Problem requirements: Print each entry precisely; exclude the pictures.

Listed entries:
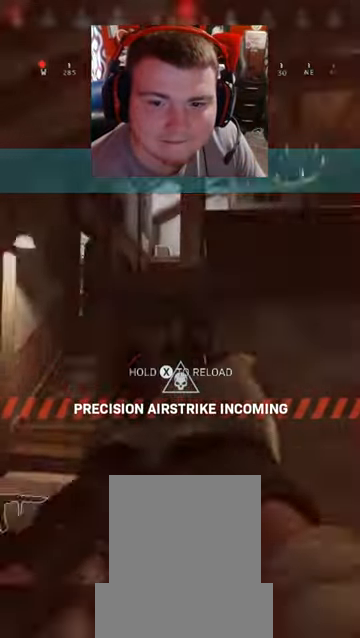
{"buttons": [], "left_stick": "up-right", "right_stick": "center", "events": [[66, "R2", "up"], [100, "L2", "up"], [133, "A", "up"], [233, "left_stick", "center"], [500, "left_stick", "up-right"]]}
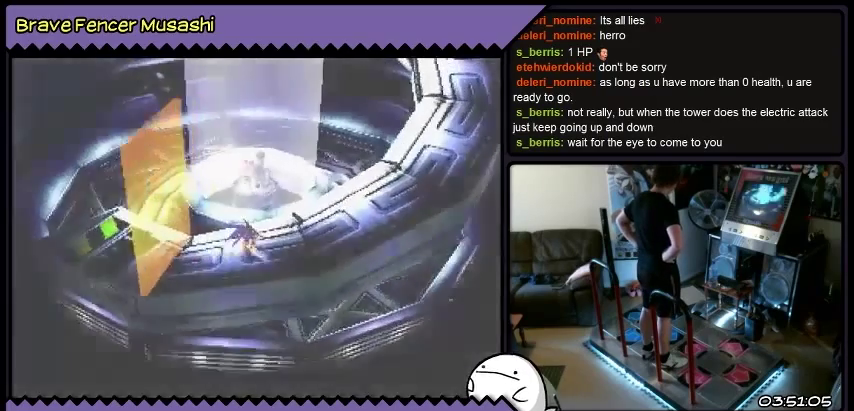
Gameplay with a controller (PlayStation layout); each line is a JSON object with the inputs held at the frame after it. "events" lists button and stick changes between this image and that frame as [ms after this image, input, new state], when the widget could be followed in between. Not read: CIRCLE CROSS L1 L2 L3 R1 R2 R3 SELECT SQUARE START TRIANGLE keyboard_mouse.
{"buttons": ["DPAD_RIGHT"], "events": [[233, "DPAD_RIGHT", "down"]]}
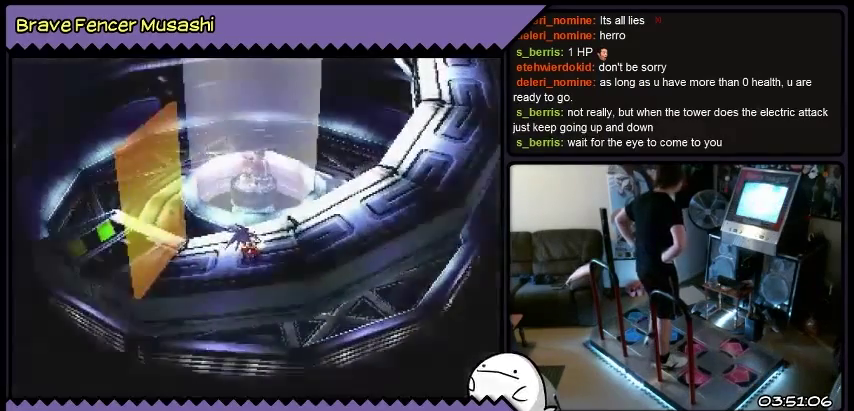
{"buttons": ["DPAD_RIGHT"], "events": []}
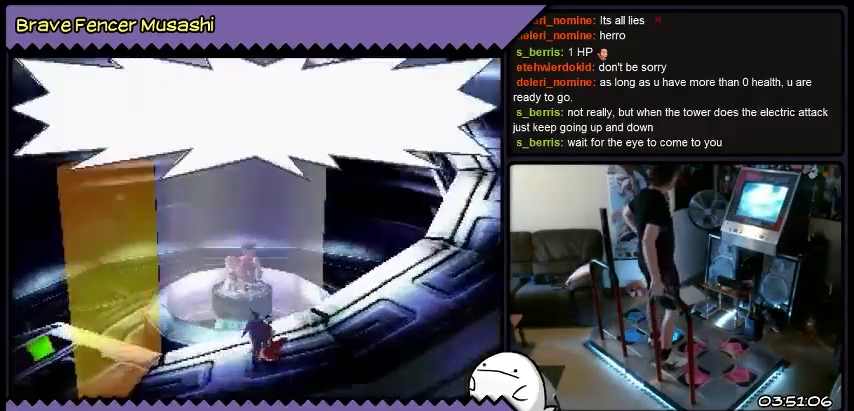
{"buttons": ["DPAD_RIGHT"], "events": []}
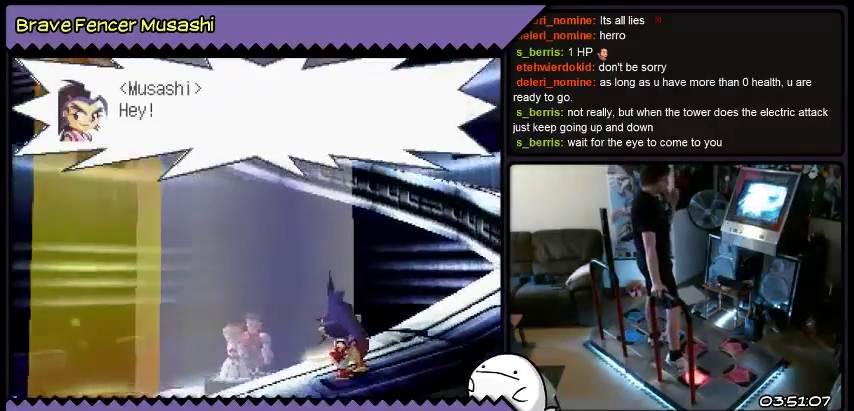
{"buttons": ["DPAD_RIGHT"], "events": []}
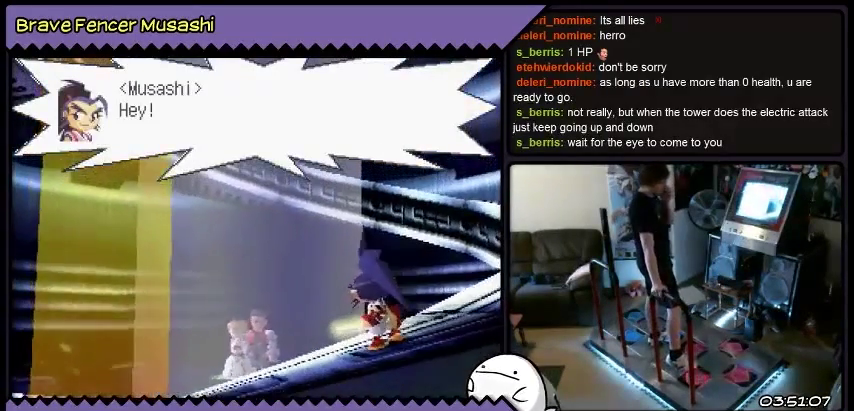
{"buttons": ["DPAD_RIGHT"], "events": []}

Solution:
{"buttons": [], "left_stick": "up-right", "right_stick": "center", "events": [[66, "R2", "up"], [100, "L2", "up"], [133, "A", "up"], [233, "left_stick", "center"], [500, "left_stick", "up-right"]]}
Gameplay with a controller (PlayStation layout); each line is a JSON object with the inputs held at the frame after it. "events" lists button and stick changes between this image and that frame as [ms after this image, input, new state], when the widget could be followed in between. Not read: CIRCLE CROSS L1 L2 L3 R1 R2 R3 SELECT SQUARE START TRIANGLE keyboard_mouse.
{"buttons": ["DPAD_RIGHT"], "events": [[233, "DPAD_RIGHT", "down"]]}
{"buttons": ["DPAD_RIGHT"], "events": []}
{"buttons": ["DPAD_RIGHT"], "events": []}
{"buttons": ["DPAD_RIGHT"], "events": []}
{"buttons": ["DPAD_RIGHT"], "events": []}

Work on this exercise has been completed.